Wednesday, October 12, 2011

Stanford Tracks the Trackers


Popular websites share user information, email addresses, Stanford study finds. (San Jose Mercury News, 10/12/2011)

Excerpt: The study, for Stanford's Computer Security Lab, did not say how those data collection companies use the personal information they receive from popular so-called "first party" websites. Among the websites the Stanford study examined were NBC's main site, the sports site Bleacher Report, the Home Depot, and the weather site Weather Underground.
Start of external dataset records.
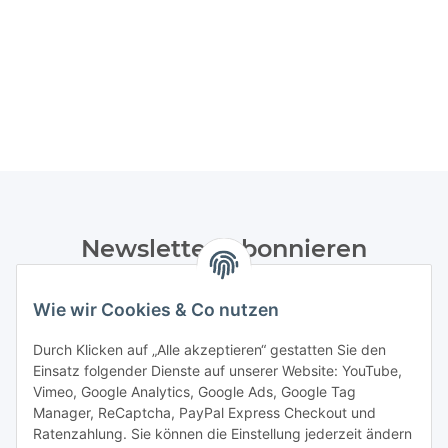
Newsletter Abonnieren
Bitte senden Sie mir entsprechend Ihrer
Wie wir Cookies & Co nutzen
Datenschutzerklärung
regelmäßig und jederzeit widerruflich
Informationen zu Ihrem Produktsortiment per E-Mail zu.
Durch Klicken auf „Alle akzeptieren“ gestatten Sie den
Einsatz folgender Dienste auf unserer Website: YouTube,
Abonnieren
Vimeo, Google Analytics, Google Ads, Google Tag
Manager, ReCaptcha, PayPal Express Checkout und
Ratenzahlung. Sie können die Einstellung jederzeit ändern
Informationen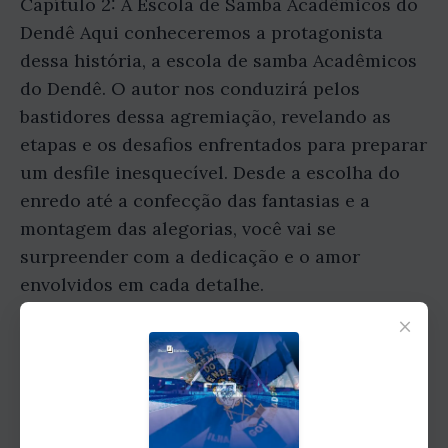
Capítulo 2: A Escola de Samba Acadêmicos do
Dendê Aqui conheceremos a protagonista
dessa história, a escola de samba Acadêmicos
do Dendê. O autor nos conduzirá pelos
bastidores dessa agremiação, revelando as
etapas e os desafios enfrentados para preparar
um desfile inesquecível. Desde a escolha do
enredo até a confecção das fantasias e a
montagem das alegorias, você vai se
surpreender com a dedicação e o amor
envolvidos em cada detalhe.
×
Capítulo 3: Personagens Marcantes Neste
capítulo, vamos nos aproximar dos
personagens que dão vida à Acadêmicos do
Dendê. Conheceremos os mestres de bateria,
as passistas, os intérpretes e tantos outros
The study found that at many popular websites, by logging into an account or sometimes by just viewing an ad, consumers are sending all or part of their names or an email address to multiple "third party" data collection sites. In some cases, for example, on a dating site, the personal information that "leaked" went far beyond a name, user ID or email address, and included gender, age, ZIP code, and relationship status.
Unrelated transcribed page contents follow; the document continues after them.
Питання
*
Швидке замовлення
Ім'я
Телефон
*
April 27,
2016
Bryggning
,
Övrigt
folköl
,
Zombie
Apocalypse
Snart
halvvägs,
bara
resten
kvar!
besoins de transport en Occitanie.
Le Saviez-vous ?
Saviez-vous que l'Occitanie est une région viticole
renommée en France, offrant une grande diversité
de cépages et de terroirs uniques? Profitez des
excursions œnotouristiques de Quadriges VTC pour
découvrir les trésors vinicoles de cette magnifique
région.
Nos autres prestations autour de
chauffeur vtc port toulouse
However, Jonathan Mayer, the study's author, said many of the sites say in their privacy policies that they do not share personally identifiable information with other sites.

"From a legal perspective, personal information leakage is a debacle," Mayer wrote in a blog post about the study. "Many first-party websites and third parties make what would appear to be incorrect representations about not sharing or collecting 'personally identifiable information.
' "

Our personal information?  It's like Chickenman.


Will this federal legislation get a boost as a result?  (The scope of this legislation is, by design, much broader than any item on WLA's current federal legislative agenda.)